Graciela Iturbide: Mexikanische Poesie in Schwarz-Weiß
Graciela Iturbide, geboren 1942 in Mexiko-Stadt, zählt zu den bedeutendsten Fotografinnen Lateinamerikas. Ihre Arbeiten, oft in Schwarz-Weiß gehalten, erforschen Themen wie Identität, Tradition und das Verhältnis zwischen Mensch und Natur. In der Ausstellung sind ikonische Serien wie „Juchitán de las Mujeres“ zu sehen, die das Leben der indigenen Zapoteken-Gemeinschaft dokumentieren. Iturbides Bilder sind geprägt von einer tiefen Empathie und einem sensiblen Blick für das Alltägliche, das sie in etwas Außergewöhnliches verwandelt.

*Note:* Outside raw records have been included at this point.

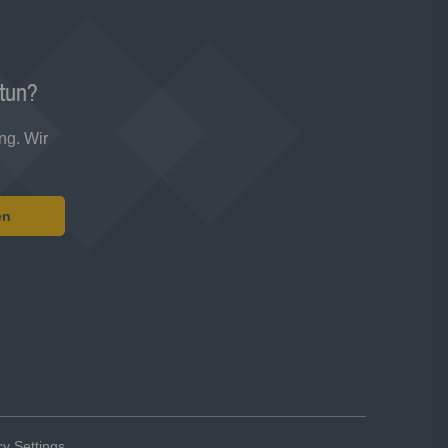
 tun?
ng. Wir
en
cy Settings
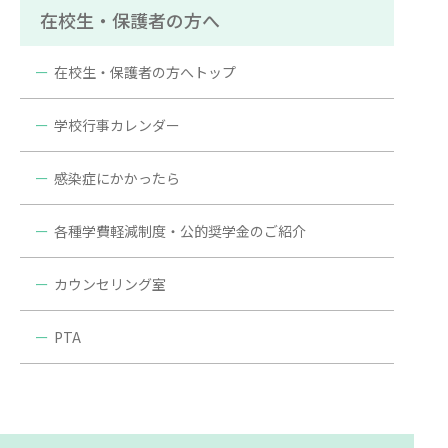
在校生・保護者の方へ
在校生・保護者の方へトップ
学校行事カレンダー
感染症にかかったら
各種学費軽減制度・公的奨学金のご紹介
カウンセリング室
PTA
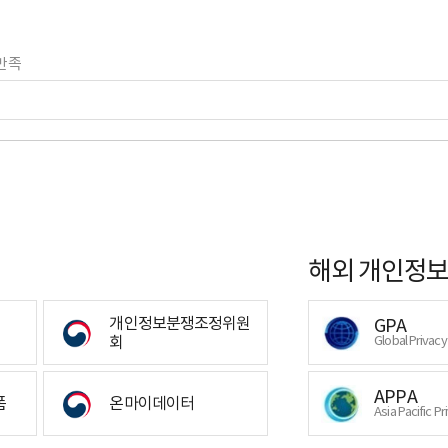
만족
해외 개인정보
개인정보분쟁조정위원
GPA
회
Global Privac
APPA
폼
온마이데이터
Asia Pacific Pr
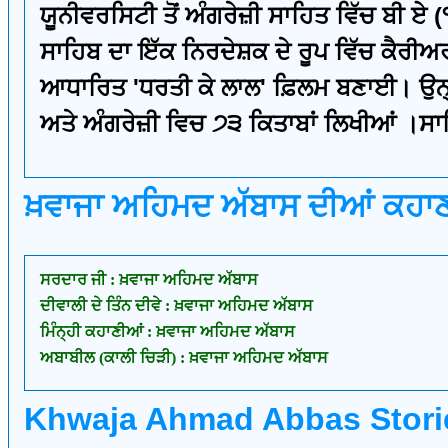
ਯੂਨੀਵਰਸਿਟੀ ਤੋਂ ਅੰਗਰੇਜ਼ੀ ਸਾਹਿਤ ਵਿੱਚ ਬੀ ਏ
ਸਾਹਿਬ ਦਾ ਇੱਕ ਨਿਰਦੇਸ਼ਕ ਦੇ ਰੂਪ ਵਿੱਚ ਕੈਰੀਅ
ਆਧਾਰਿਤ 'ਧਰਤੀ ਕੇ ਲਾਲ' ਫ਼ਿਲਮ ਬਣਾਈ। ਉਨ੍ਹਾਂ
ਅਤੇ ਅੰਗਰੇਜ਼ੀ ਵਿਚ ੭੩ ਕਿਤਾਬਾਂ ਲਿਖੀਆਂ ।ਸਾਹ
ਖ਼ਵਾਜਾ ਅਹਿਮਦ ਅੱਬਾਸ ਦੀਆਂ ਕਹਾਣ
ਸਰਦਾਰ ਜੀ : ਖ਼ਵਾਜਾ ਅਹਿਮਦ ਅੱਬਾਸ
ਦੀਵਾਲੀ ਦੇ ਤਿੰਨ ਦੀਵੇ : ਖ਼ਵਾਜਾ ਅਹਿਮਦ ਅੱਬਾਸ
ਮਿੰਨ੍ਹੀ ਕਹਾਣੀਆਂ : ਖ਼ਵਾਜਾ ਅਹਿਮਦ ਅੱਬਾਸ
ਅਬਾਬੀਲ (ਕਾਲੀ ਚਿੜੀ) : ਖ਼ਵਾਜਾ ਅਹਿਮਦ ਅੱਬਾਸ
Khwaja Ahmad Abbas Storie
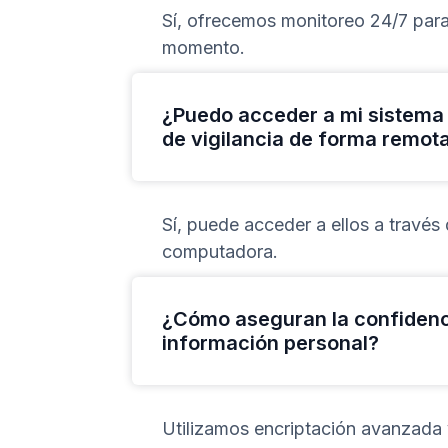
Sí, ofrecemos monitoreo 24/7 par
momento.
¿Puedo acceder a mi sistema 
de vigilancia de forma remot
Sí, puede acceder a ellos a través 
computadora.
¿Cómo aseguran la confidenci
información personal?
Utilizamos encriptación avanzada y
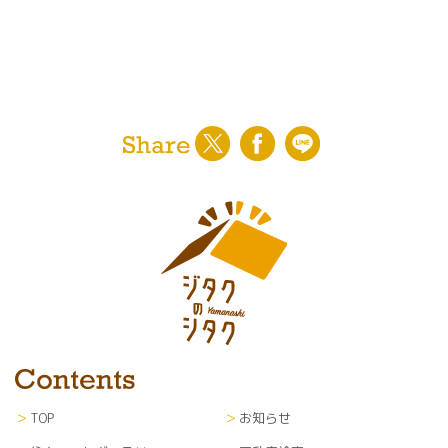
〇ユーザーに対する各種サービスの提案・情報提
供・広告配信
〇山梨日日新聞社からの紙面企画情報、イベント
案内等の通知
〇利用者のサービス向上を目的とした各種調査、
解析、分析、マーケティング、統計データの作成
〇当社が編集・発行運営する新聞紙面、ウェブサ
イト等各種媒体への掲載
※なお、上記サービスの提供は、退会により中止
することが出来ます。
■第三者提供
利用者のプライバシー保護のため、利用者の了解
を得ることなく第三者に開示することはありませ
ん。
■個人情報の管理
TOP
お知らせ
当サイトにて収集した個人情報（あらゆる媒体形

Dorte Eissfeldt: Deutsche Landschaften im Fokus
Dorte Eissfeldt, eine deutsche Fotografin, deren Werk sich mit der Beziehung zwischen Mensch und Umwelt auseinandersetzt, ergänzt die Ausstellung perfekt. Ihre Serien, darunter „Waldbilder“ und „Stadtlandschaften“, zeigen eine nüchterne, doch ästhetisch ansprechende Herangehensweise an deutsche Natur- und Urbanräume. Eissfeldt nutzt Fotografie, um über ökologische und soziale Fragen nachzudenken, und schafft Bilder, die zum Nachdenken anregen.

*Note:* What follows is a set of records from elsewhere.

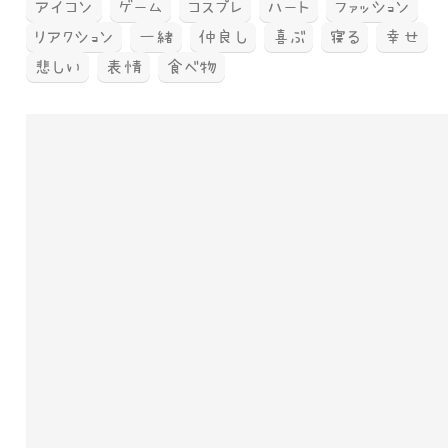
アイコン
ゲーム
コスプレ
ハート
ファッション
リアクション
一緒
仲良し
喜ぶ
寝る
幸せ
悲しい
表情
食べ物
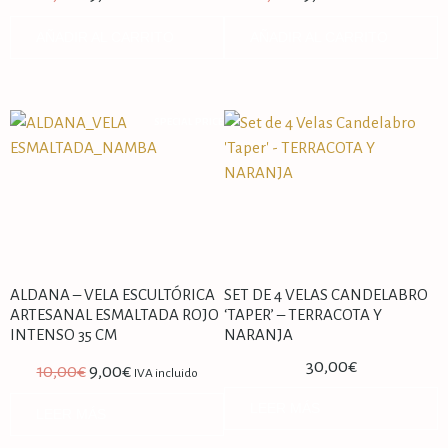
AÑADIR AL CARRITO
AÑADIR AL CARRITO
SPECIAL PRICE
ALDANA – VELA ESCULTÓRICA
SET DE 4 VELAS CANDELABRO
ARTESANAL ESMALTADA ROJO
‘TAPER’ – TERRACOTA Y
INTENSO 35 CM
NARANJA
30,00
€
10,00
€
9,00
€
IVA incluido
LEER MÁS
LEER MÁS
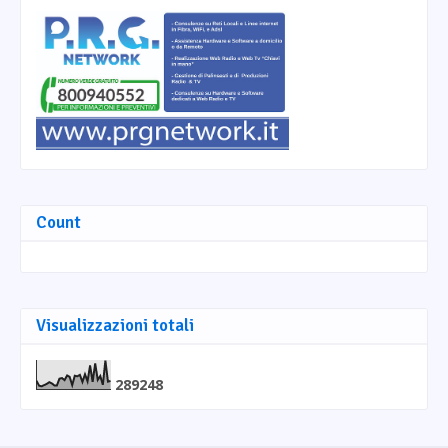
Count
Visualizzazioni totali
2
8
9
2
4
8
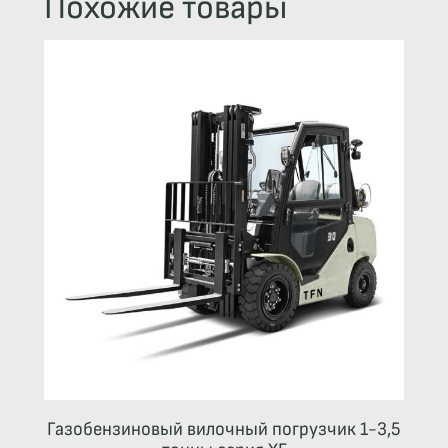
Похожие товары
Газобензиновый вилочный погрузчик 1-3,5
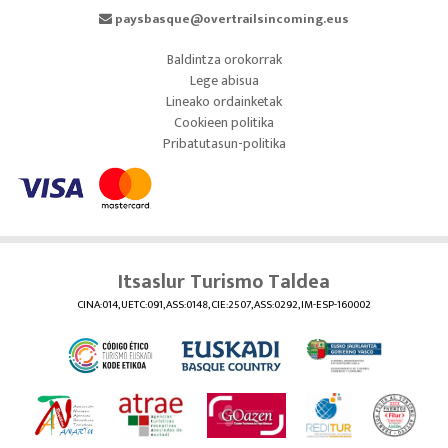
paysbasque@overtrailsincoming.eus
Baldintza orokorrak
Lege abisua
Lineako ordainketak
Cookieen politika
Pribatutasun-politika
Itsaslur Turismo Taldea
CINA:014, UETC:091, ASS:0148, CIE:2507, ASS:0292, IM-ESP-160002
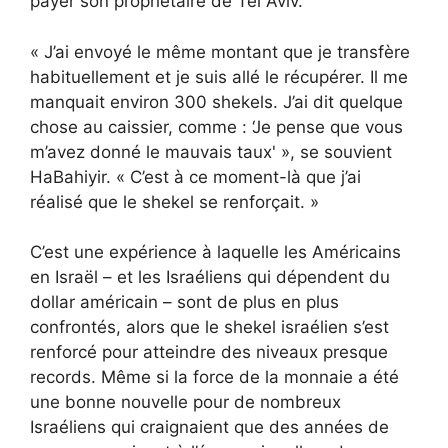
payer son propriétaire de Tel Aviv.
« J’ai envoyé le même montant que je transfère
habituellement et je suis allé le récupérer. Il me
manquait environ 300 shekels. J’ai dit quelque
chose au caissier, comme : ‘Je pense que vous
m’avez donné le mauvais taux' », se souvient
HaBahiyir. « C’est à ce moment-là que j’ai
réalisé que le shekel se renforçait. »
C’est une expérience à laquelle les Américains
en Israël – et les Israéliens qui dépendent du
dollar américain – sont de plus en plus
confrontés, alors que le shekel israélien s’est
renforcé pour atteindre des niveaux presque
records. Même si la force de la monnaie a été
une bonne nouvelle pour de nombreux
Israéliens qui craignaient que des années de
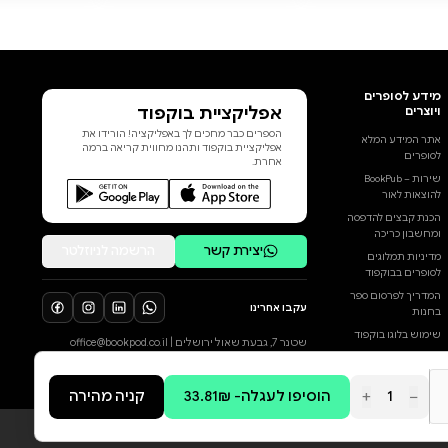
שקנתה לה בספריה הקודמים
מאות אלפי קוראים נלהבים, רתמה
עצמה כאן למשימה קשה במיוחד,
מלאת מכשלות ומהמורות, וצלחה
אותה בהצלחה מסחררת. לראשונה
אנו מבינים כיצד התפתחה תורת
החסידות של הבעל שם טוב, שלב
הוסף ביקורת
אחר שלב, מתוך הנפילות ומתוך
העליות שחווה בחייו, וכיצד יצר
לכל הביקורות
מהפכה של אינדיבידואליזם
שהקדימה את זמנה, כאשר קבע כי
הגאולה תגיע בשעה שבני האדם
יתקרבו אל הנשמה של עצמם. אדל
הוא ספרה החשוב והנועז ביותר של
ברנדס, ועם זאת השוטף והקריא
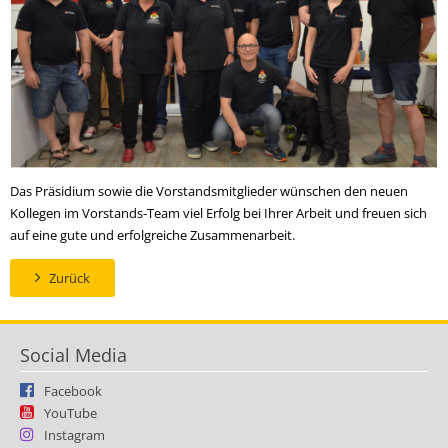
Das Präsidium sowie die Vorstandsmitglieder wünschen den neuen
Kollegen im Vorstands-Team viel Erfolg bei Ihrer Arbeit und freuen sich
auf eine gute und erfolgreiche Zusammenarbeit.
Zurück
Social Media
Facebook
YouTube
Instagram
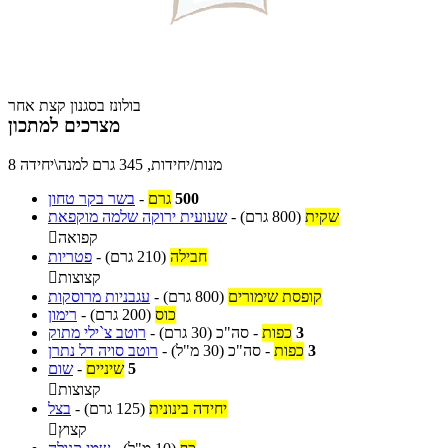
בולונז בסגנון קצת אחר
מצרכים למתכון
8 מנות/יחידות, 345 גרם למנה\יחידה
500
גרם
-
בשר בקר טחון
שקית
(800 גרם)
-
שעועית ירוקה שלמה מוקפאת
קפואה

חבילה
(210 גרם)
-
פטריות
קצוצות

קופסת שימורים
(800 גרם)
-
עגבניות מרוסקות
כוס
(200 גרם)
-
רימון
3
כפות
-
סה"כ
(30 גרם)
-
רוטב צ`ילי מתוק
3
כפות
-
סה"כ
(30 מ"ל)
-
רוטב סויה דל נתרן
5
שיניים
-
שום
קצוצות

יחידה בינונית
(125 גרם)
-
בצל
קצוץ

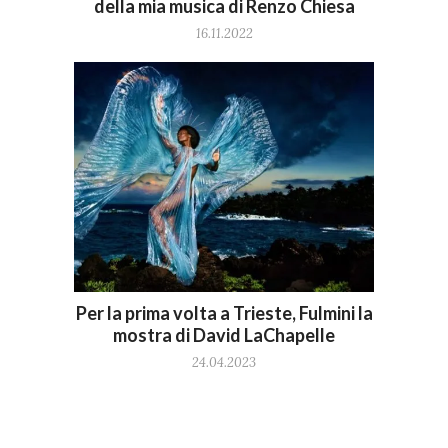
della mia musica di Renzo Chiesa
16.11.2022
Per la prima volta a Trieste, Fulmini la
mostra di David LaChapelle
24.04.2023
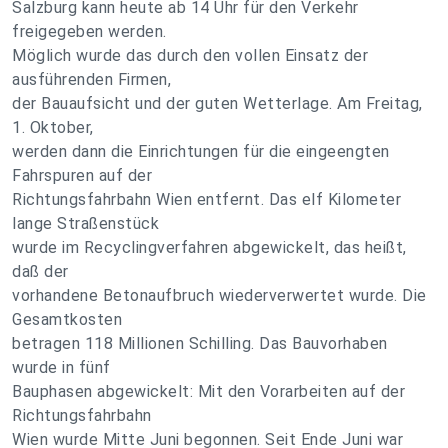
Salzburg kann heute ab 14 Uhr für den Verkehr
freigegeben werden.
Möglich wurde das durch den vollen Einsatz der
ausführenden Firmen,
der Bauaufsicht und der guten Wetterlage. Am Freitag,
1. Oktober,
werden dann die Einrichtungen für die eingeengten
Fahrspuren auf der
Richtungsfahrbahn Wien entfernt. Das elf Kilometer
lange Straßenstück
wurde im Recyclingverfahren abgewickelt, das heißt,
daß der
vorhandene Betonaufbruch wiederverwertet wurde. Die
Gesamtkosten
betragen 118 Millionen Schilling. Das Bauvorhaben
wurde in fünf
Bauphasen abgewickelt: Mit den Vorarbeiten auf der
Richtungsfahrbahn
Wien wurde Mitte Juni begonnen. Seit Ende Juni war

Fotografie als poetischer Wal: Ein metaphorischer Ansatz
Der Titel der Ausstellung spielt auf die Metapher an, dass Fotografie „wie ein Walfisch sein kann“ – ein Verweis auf die Vielschichtigkeit und Tiefe des Mediums. Sowohl Iturbide als auch Eissfeldt nutzen ihre Kameras, um unter die Oberfläche zu blicken und verborgene Geschichten zu erzählen. Ihre Werke zeigen, wie Fotografie nicht nur dokumentarisch, sondern auch poetisch und philosophisch sein kann, ähnlich wie ein Wal, der in den Tiefen des Ozeans verborgene Welten erkundet.
Die Ausstellung bei Co Berlin bietet Besuchern die Möglichkeit, in die reichen visuellen Welten dieser beiden Künstlerinnen einzutauchen. Mit über 80 Exponaten, darunter Vintage-Prints und neuere Arbeiten, spannt die Schau einen Bogen von den 1970er Jahren bis in die Gegenwart. Kuratiert wurde sie von einem Team um Dr. Anna Müller, die betont: „Diese Ausstellung zeigt, wie Fotografie Grenzen überschreiten und universelle Themen berühren kann.“
Für Kunstliebhaber und Fotografie-Enthusiasten ist diese Ausstellung ein Muss. Sie lädt dazu ein, über die Kraft der Bilder nachzudenken und zu entdecken, wie Fotografie unsere Wahrnehmung von Welt und Kultur formen kann. Der Eintritt ist frei, und Führungen werden regelmäßig angeboten, um den Kontext der Werke vertiefend zu erläutern.